Extrait choisi:
2 . UNE DEMANDE DE DEROGATION AUX REGLES GENERALES DU TRAITE NE PEUT AVOIR POUR EFFET DE RENDRE LICITES DES MESURES UNILATERALES PRISES EN CONTRADICTION AUXDITES REGLES ET NE PEUT EN CONSEQUENCE LEGITIMER RETROACTIVEMENT L ' INFRACTION INITIALE .
3 . IL RESULTE DE LA NETTETE , DE LA FERMETE , DE L ' ETENDUE SANS RESERVE DES ARTICLES 9 ET 12 , DE LA LOGIQUE DE LEURS DISPOSITIONS ET DE L ' ENSEMBLE DU TRAITE QUE L ' INTERDICTION DES DROITS DE DOUANE NOUVEAUX , LIEE AUX PRINCIPES DE LA LIBRE CIRCULATION DES PRODUITS , CONSTITUE UNE REGLE ESSENTIELLE ET QU ' EN CONSEQUENCE TOUTE EVENTUELLE EXCEPTION , D ' AILLEURS D ' INTERPRETATION STRICTE , DOIT ETRE CLAIREMENT PREVUE .

Données enregistrées:

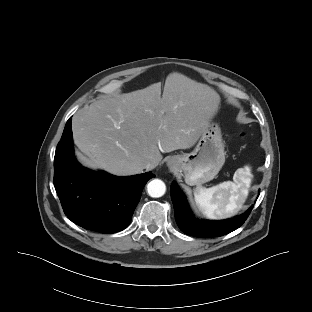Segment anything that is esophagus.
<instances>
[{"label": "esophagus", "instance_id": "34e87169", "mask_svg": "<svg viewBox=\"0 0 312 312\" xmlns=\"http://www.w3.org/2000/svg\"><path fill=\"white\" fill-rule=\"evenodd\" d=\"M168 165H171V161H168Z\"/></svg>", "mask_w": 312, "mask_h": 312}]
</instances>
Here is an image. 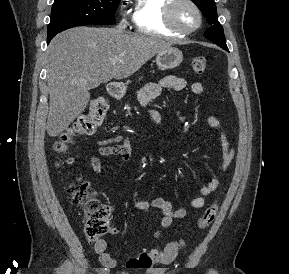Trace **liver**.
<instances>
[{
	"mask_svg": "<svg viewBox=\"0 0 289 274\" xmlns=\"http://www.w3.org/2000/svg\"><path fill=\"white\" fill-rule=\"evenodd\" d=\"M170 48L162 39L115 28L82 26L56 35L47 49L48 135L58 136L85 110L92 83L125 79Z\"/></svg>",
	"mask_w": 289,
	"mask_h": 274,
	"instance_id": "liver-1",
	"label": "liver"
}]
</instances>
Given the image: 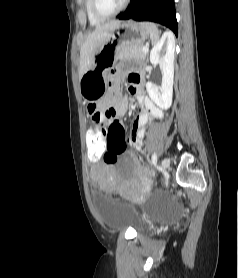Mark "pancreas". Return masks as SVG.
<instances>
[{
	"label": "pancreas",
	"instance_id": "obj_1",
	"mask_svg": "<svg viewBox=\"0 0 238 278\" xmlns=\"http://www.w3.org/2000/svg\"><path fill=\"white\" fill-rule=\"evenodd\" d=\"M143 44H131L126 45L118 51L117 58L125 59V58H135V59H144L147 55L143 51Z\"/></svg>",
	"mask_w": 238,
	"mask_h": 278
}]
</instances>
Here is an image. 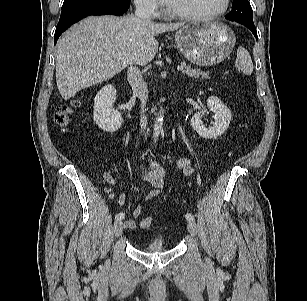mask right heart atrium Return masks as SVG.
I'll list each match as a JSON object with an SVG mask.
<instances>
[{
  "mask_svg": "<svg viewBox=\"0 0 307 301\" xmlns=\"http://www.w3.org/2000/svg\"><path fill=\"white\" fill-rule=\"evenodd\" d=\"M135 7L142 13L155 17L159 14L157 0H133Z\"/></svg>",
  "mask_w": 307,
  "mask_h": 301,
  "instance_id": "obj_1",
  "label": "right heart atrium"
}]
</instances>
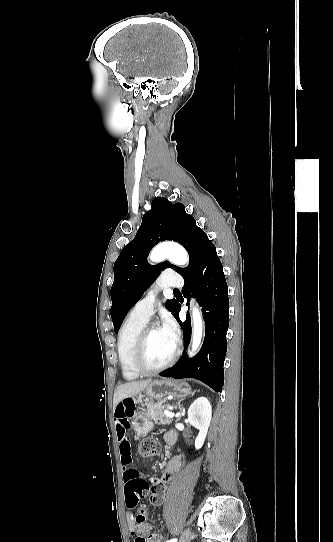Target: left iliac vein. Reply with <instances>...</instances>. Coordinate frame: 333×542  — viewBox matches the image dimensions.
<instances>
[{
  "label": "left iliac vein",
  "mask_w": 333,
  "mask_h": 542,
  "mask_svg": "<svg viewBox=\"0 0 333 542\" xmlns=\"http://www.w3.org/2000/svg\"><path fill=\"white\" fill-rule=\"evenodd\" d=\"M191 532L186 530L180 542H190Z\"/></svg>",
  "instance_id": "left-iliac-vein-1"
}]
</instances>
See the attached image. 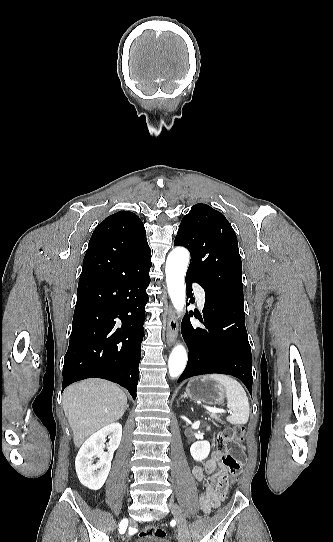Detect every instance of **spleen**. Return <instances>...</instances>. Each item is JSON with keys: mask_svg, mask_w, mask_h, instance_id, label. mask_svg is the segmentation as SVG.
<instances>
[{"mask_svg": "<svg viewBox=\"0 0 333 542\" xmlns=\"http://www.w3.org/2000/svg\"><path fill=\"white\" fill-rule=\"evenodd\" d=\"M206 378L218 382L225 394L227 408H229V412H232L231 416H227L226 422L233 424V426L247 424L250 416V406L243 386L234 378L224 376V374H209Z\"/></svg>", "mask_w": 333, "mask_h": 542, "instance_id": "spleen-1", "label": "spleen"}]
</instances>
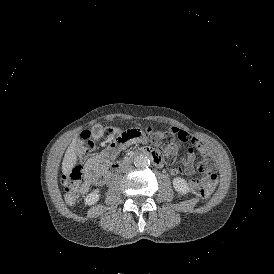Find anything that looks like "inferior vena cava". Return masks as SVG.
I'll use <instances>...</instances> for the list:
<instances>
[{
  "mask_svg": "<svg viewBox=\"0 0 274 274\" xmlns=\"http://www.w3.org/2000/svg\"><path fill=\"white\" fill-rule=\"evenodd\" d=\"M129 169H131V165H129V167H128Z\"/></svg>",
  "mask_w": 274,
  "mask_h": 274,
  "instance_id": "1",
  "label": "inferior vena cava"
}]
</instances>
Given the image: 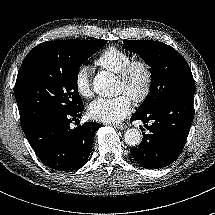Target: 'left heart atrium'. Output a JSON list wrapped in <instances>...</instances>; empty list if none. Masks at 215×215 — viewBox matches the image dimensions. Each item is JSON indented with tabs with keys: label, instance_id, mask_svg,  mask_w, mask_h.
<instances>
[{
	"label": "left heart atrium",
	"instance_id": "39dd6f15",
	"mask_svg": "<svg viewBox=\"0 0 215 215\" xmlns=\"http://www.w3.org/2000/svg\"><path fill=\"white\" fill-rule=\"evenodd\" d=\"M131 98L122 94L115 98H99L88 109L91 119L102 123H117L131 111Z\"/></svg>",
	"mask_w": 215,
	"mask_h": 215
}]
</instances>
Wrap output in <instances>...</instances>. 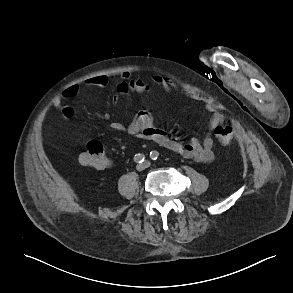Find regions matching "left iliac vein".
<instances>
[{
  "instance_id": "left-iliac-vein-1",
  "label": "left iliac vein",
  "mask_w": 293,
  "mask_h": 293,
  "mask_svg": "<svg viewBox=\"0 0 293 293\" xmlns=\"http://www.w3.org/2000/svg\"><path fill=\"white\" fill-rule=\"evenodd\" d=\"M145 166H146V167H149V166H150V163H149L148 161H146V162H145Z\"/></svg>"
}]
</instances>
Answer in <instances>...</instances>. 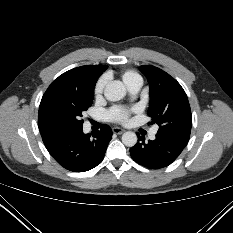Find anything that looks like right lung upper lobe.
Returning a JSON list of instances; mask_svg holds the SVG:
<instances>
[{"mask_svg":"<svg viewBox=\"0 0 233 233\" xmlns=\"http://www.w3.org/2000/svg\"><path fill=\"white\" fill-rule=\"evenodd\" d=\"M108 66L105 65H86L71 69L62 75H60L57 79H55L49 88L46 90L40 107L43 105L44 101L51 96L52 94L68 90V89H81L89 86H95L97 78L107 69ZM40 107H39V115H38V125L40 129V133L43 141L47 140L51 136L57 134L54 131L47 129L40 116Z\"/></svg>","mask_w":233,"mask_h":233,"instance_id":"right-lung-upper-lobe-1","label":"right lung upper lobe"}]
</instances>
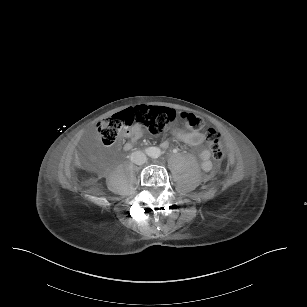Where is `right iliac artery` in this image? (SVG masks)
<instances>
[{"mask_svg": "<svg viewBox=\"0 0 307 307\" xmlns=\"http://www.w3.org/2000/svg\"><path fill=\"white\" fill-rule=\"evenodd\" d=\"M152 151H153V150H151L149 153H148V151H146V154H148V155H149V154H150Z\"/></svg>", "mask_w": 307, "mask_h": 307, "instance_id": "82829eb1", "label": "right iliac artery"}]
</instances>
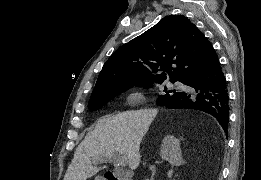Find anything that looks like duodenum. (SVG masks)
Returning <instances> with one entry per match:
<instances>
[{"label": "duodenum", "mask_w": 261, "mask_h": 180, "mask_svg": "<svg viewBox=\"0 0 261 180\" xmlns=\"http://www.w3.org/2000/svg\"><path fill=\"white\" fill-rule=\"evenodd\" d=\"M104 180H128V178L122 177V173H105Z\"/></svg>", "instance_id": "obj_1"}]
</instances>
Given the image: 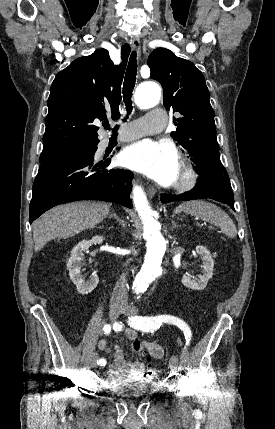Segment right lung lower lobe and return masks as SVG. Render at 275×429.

Consignes:
1) Répondez brièvement aux questions suivantes sur l'extrait choisi.
(a) Une demande de dérogation peut-elle légitimer rétroactivement l'infraction initiale ?
(b) Quels articles du traité sont cités ?
(c) À quels principes l'interdiction des droits de douane nouveaux est-elle liée ?
2) Dans l'extrait choisi, condensez le paragraphe qui commence par « IL RESULTE DE LA NETTETE » en conservant ses informations principales.
3) Dans l'extrait choisi, recopiez le passage commençant par « 3 . IL RESULTE » et allant jusqu'à « CLAIREMENT PREVUE . », en remplaçant « NETTETE » par « CLARTE ».
Les enregistrements ne sont pas nécessaires pour ce travail.

Réponses successives:
1)
(a) Non, elle ne peut pas légitimer rétroactivement l'infraction initiale.
(b) Les articles 9 et 12.
(c) Aux principes de la libre circulation des produits.

2) La netteté, la fermeté et l'étendue sans réserve des articles 9 et 12, la logique de leurs dispositions et l'ensemble du traité montrent que l'interdiction des droits de douane nouveaux est une règle essentielle, liée à la libre circulation des produits. Toute exception éventuelle, d'interprétation stricte, doit donc être clairement prévue.

3)
3 . IL RESULTE DE LA CLARTE , DE LA FERMETE , DE L ' ETENDUE SANS RESERVE DES ARTICLES 9 ET 12 , DE LA LOGIQUE DE LEURS DISPOSITIONS ET DE L ' ENSEMBLE DU TRAITE QUE L ' INTERDICTION DES DROITS DE DOUANE NOUVEAUX , LIEE AUX PRINCIPES DE LA LIBRE CIRCULATION DES PRODUITS , CONSTITUE UNE REGLE ESSENTIELLE ET QU ' EN CONSEQUENCE TOUTE EVENTUELLE EXCEPTION , D ' AILLEURS D ' INTERPRETATION STRICTE , DOIT ETRE CLAIREMENT PREVUE .